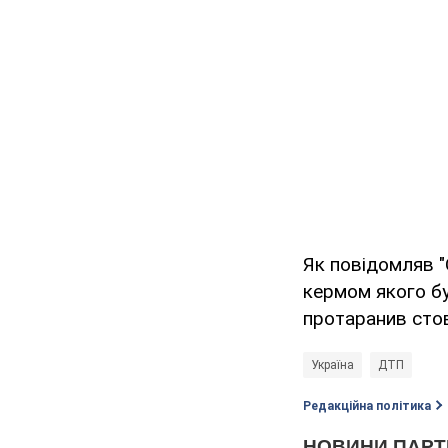
Як повідомляв "
кермом якого б
протаранив сто
Україна
ДТП
Редакційна політика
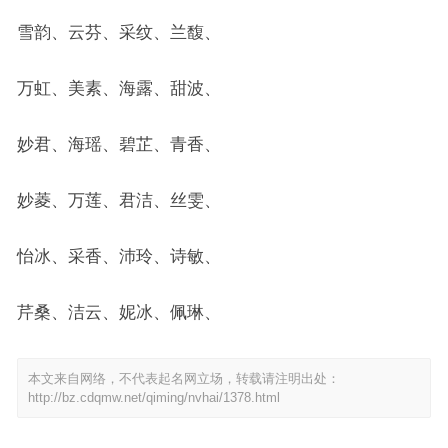
雪韵、云芬、采纹、兰馥、
万虹、美素、海露、甜波、
妙君、海瑶、碧芷、青香、
妙菱、万莲、君洁、丝雯、
怡冰、采香、沛玲、诗敏、
芹桑、洁云、妮冰、佩琳、
本文来自网络，不代表起名网立场，转载请注明出处：
http://bz.cdqmw.net/qiming/nvhai/1378.html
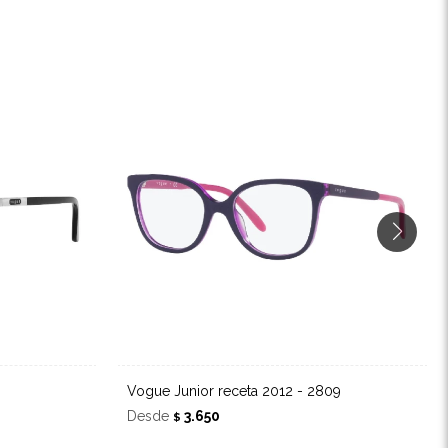
Vogue Junior receta 2012 - 2809
Desde
3.650
$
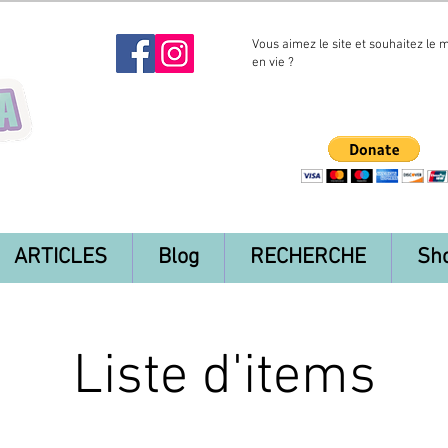
Vous aimez le site et souhaitez le 
en vie ?
ARTICLES
Blog
RECHERCHE
Sh
Liste d'items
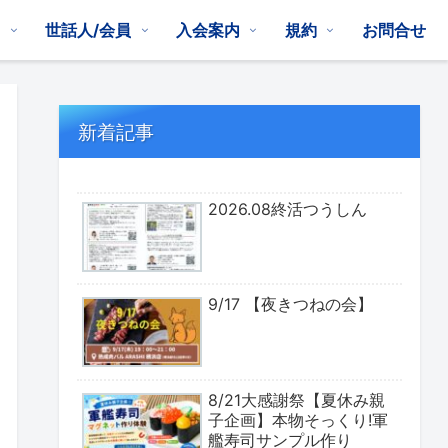
は
世話人/会員
入会案内
規約
お問合せ
新着記事
2026.08終活つうしん
9/17 【夜きつねの会】
8/21大感謝祭【夏休み親
子企画】本物そっくり!軍
艦寿司サンプル作り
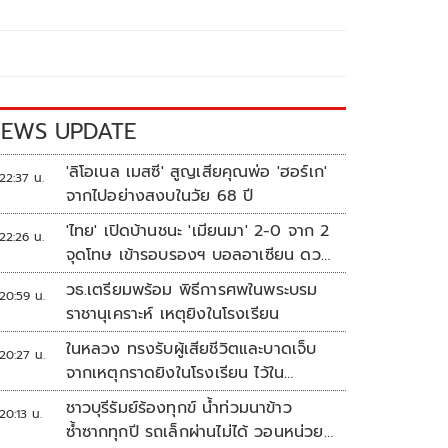
EWS UPDATE
'ลิโอเนล เมสซี' สูญเสียคุณพ่อ 'ฮอร์เก'
22:37 น.
จากไปอย่างสงบในวัย 68 ปี
'ไทย' เปิดบ้านชนะ 'เมียนมา' 2-0 จาก 2
22:26 น.
จุดโทษ เข้ารอบรองฯ บอลอาเซียน ดวล
'สิงคโปร์'
วธ.เตรียมพร้อม พิธีการศพในพระบรม
20:59 น.
ราชานุเคราะห์ เหตุยิงในโรงเรียน
ในหลวง ทรงรับผู้เสียชีวิตและบาดเจ็บ
20:27 น.
จากเหตุกราดยิงในโรงเรียน ไว้ใน
พระบรมราชานุเคราะห์
ชาวบุรีรัมย์ร้องทุกข์ น้ำท่วมนาข้าว
20:13 น.
ซ้ำซากทุกปี รถเล็กผ่านไม่ได้ วอนหน่วย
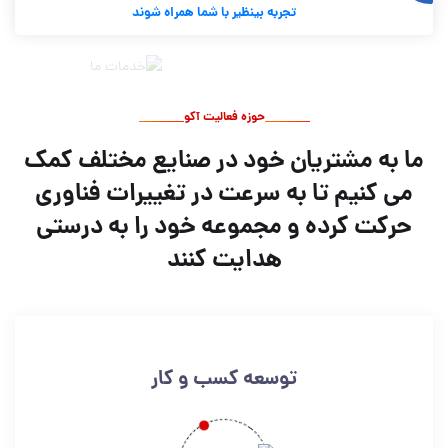
تجربه بینظیر با شما همراه شوند
حوزه فعالیت آکو
ما به مشتریان خود در صنایع مختلف کمک
می کنیم تا به سرعت در تغییرات فناوری
حرکت کرده و مجموعه خود را به درستی
هدایت کنند
توسعه کسب و کار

^^^^^^^^

Your task: Recast the lines above as a Markdown table with the columns Row and Text line. Give each line a row number, and omit the picture markers and any blank lines.

Your solution:
| Row | Text line |
|---|---|
| 1 | Як повідомляв " |
| 2 | кермом якого б |
| 3 | протаранив сто |
| 4 | Україна |
| 5 | ДТП |
| 6 | Редакційна політика |
| 7 | 雪韵、云芬、采纹、兰馥、 |
| 8 | 万虹、美素、海露、甜波、 |
| 9 | 妙君、海瑶、碧芷、青香、 |
| 10 | 妙菱、万莲、君洁、丝雯、 |
| 11 | 怡冰、采香、沛玲、诗敏、 |
| 12 | 芹桑、洁云、妮冰、佩琳、 |
| 13 | 本文来自网络，不代表起名网立场，转载请注明出处： |
| 14 | http://bz.cdqmw.net/qiming/nvhai/1378.html |
| 15 | Vogue Junior receta 2012 - 2809 |
| 16 | Desde |
| 17 | 3.650 |
| 18 | $ |
| 19 | Vous aimez le site et souhaitez le  |
| 20 | en vie ? |
| 21 | ARTICLES |
| 22 | Blog |
| 23 | RECHERCHE |
| 24 | Sh |
| 25 | Liste d'items |
| 26 | は |
| 27 | 世話人/会員 |
| 28 | 入会案内 |
| 29 | 規約 |
| 30 | お問合せ |
| 31 | 新着記事 |
| 32 | 2026.08終活つうしん |
| 33 | 9/17 【夜きつねの会】 |
| 34 | 8/21大感謝祭【夏休み親 |
| 35 | 子企画】本物そっくり!軍 |
| 36 | 艦寿司サンプル作り |
| 37 | EWS UPDATE |
| 38 | 'ลิโอเนล เมสซี' สูญเสียคุณพ่อ 'ฮอร์เก' |
| 39 | 22:37 น. |
| 40 | จากไปอย่างสงบในวัย 68 ปี |
| 41 | 'ไทย' เปิดบ้านชนะ 'เมียนมา' 2-0 จาก 2 |
| 42 | 22:26 น. |
| 43 | จุดโทษ เข้ารอบรองฯ บอลอาเซียน ดวล |
| 44 | 'สิงคโปร์' |
| 45 | วธ.เตรียมพร้อม พิธีการศพในพระบรม |
| 46 | 20:59 น. |
| 47 | ราชานุเคราะห์ เหตุยิงในโรงเรียน |
| 48 | ในหลวง ทรงรับผู้เสียชีวิตและบาดเจ็บ |
| 49 | 20:27 น. |
| 50 | จากเหตุกราดยิงในโรงเรียน ไว้ใน |
| 51 | พระบรมราชานุเคราะห์ |
| 52 | ชาวบุรีรัมย์ร้องทุกข์ น้ำท่วมนาข้าว |
| 53 | 20:13 น. |
| 54 | ซ้ำซากทุกปี รถเล็กผ่านไม่ได้ วอนหน่วย |
| 55 | تجربه بینظیر با شما همراه شوند |
| 56 | حوزه فعالیت آکو |
| 57 | ما به مشتریان خود در صنایع مختلف کمک |
| 58 | می کنیم تا به سرعت در تغییرات فناوری |
| 59 | حرکت کرده و مجموعه خود را به درستی |
| 60 | هدایت کنند |
| 61 | توسعه کسب و کار |